To do: Could you quote, word for word, everything in the tractor loader thread from "Mitsubishi builds a" down to "in the cylinders."?

Excerpt to read:
□ □ □ □ □
# d1850fd with loader



## tefields31 (Aug 22, 2009)

Hello,
I am new to the site but love it so far. I purchased a little 
Jap tractor and I am having a little trouble with the loader(which
I really don't think has anything to do with the tractor itself). 
The tilt on the bucket leaks down after you tilt it up. The actual
arms up and down works great just the tilt is the trouble. It has
a double lever control valve. I was curious if anyone thought it
would be the spool piece in the valve or more likely the cylinders
leaking by. If the cylinders need a kit are they metric or A.S.E?
Any info about the tractor would be great. I am not a farmer just
bought it for deer food plots and around the house. Thought
the small size and 4x4 would be good for hard to reach places.
Thanks for any info in advance!
Tim


----------



## chrpmaster (May 5, 2004)

Welcome to the Tractor Forum Tim!

It sounds like the cylinder is your problem not the control valve. If the control valve sends fluid to the cylinder it is doing its job. I would check for a local hydraulic shop and take the cylinder into them. I did this in the spring on my cad digger and they rebuilt it for around $75. Not cheap but I got to watch them do it and learn how easy it is. The next one I will do myself and should be around ten dollars for the seals.

Andy


----------



## tefields31 (Aug 22, 2009)

Thanks for the reply.
I thought the same thing. I actually am a millwright in a papermill and rebuild cylinders all the time. I just
wasn't sure about the tractor. The loader is aftermarket. You
think the bore of the cylinders will be metric or Standard? I'm not
even sure they have metric but everything else on the tractor is.
Thanks again for the reply.
Tim


----------



## SHARTEL (Feb 11, 2009)

Hi Tim and Welcome to TF,

I agree with Andy!

The loader is most probably a domestic supplied implement as shipping a FEL from Japan makes for a much higher volume price. They do like to load a container as full as possible including partial disasembly to 'cram' them in there.

You might discover an ISO number somewhere on your FEL is you look on the undersides of the loader frame. 

Mitsubishi builds a very reliable tractor and with simple maintenance, it should last you for decades !

SHARTEL


----------



## tefields31 (Aug 22, 2009)

thanks shartel,
I think I will put a couple of kits in the cylinders.
Tim


----------
□ □ □ □ □
Provided material:
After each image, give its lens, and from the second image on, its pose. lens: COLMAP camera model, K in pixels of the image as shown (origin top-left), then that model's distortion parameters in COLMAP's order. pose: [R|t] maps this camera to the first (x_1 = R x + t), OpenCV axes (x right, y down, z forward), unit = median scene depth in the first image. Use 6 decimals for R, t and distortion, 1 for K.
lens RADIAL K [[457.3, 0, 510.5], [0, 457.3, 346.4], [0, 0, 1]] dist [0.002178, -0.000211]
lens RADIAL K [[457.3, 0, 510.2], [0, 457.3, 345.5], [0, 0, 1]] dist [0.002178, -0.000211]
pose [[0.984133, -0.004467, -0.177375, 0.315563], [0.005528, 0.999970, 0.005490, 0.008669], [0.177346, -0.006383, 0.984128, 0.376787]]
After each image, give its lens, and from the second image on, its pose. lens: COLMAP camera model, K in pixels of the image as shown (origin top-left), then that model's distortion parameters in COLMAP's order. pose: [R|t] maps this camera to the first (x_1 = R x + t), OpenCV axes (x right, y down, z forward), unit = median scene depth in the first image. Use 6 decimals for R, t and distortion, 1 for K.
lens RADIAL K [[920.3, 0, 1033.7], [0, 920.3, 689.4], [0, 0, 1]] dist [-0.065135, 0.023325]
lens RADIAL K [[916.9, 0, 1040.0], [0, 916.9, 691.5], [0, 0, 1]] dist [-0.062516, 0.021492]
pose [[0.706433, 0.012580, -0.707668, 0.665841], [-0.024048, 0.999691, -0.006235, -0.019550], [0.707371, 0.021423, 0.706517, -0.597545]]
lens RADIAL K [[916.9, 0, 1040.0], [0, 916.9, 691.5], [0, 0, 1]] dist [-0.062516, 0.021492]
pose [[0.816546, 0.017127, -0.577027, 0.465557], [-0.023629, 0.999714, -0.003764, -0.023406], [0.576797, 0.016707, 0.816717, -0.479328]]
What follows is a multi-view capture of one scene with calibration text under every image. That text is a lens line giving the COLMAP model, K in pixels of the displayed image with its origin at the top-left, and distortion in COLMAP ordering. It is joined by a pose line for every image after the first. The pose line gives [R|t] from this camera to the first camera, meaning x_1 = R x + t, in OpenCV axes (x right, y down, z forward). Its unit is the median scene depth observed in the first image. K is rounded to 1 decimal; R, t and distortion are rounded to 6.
□ □ □ □ □
Problem solution:
Mitsubishi builds a very reliable tractor and with simple maintenance, it should last you for decades !

SHARTEL


----------



## tefields31 (Aug 22, 2009)

thanks shartel,
I think I will put a couple of kits in the cylinders.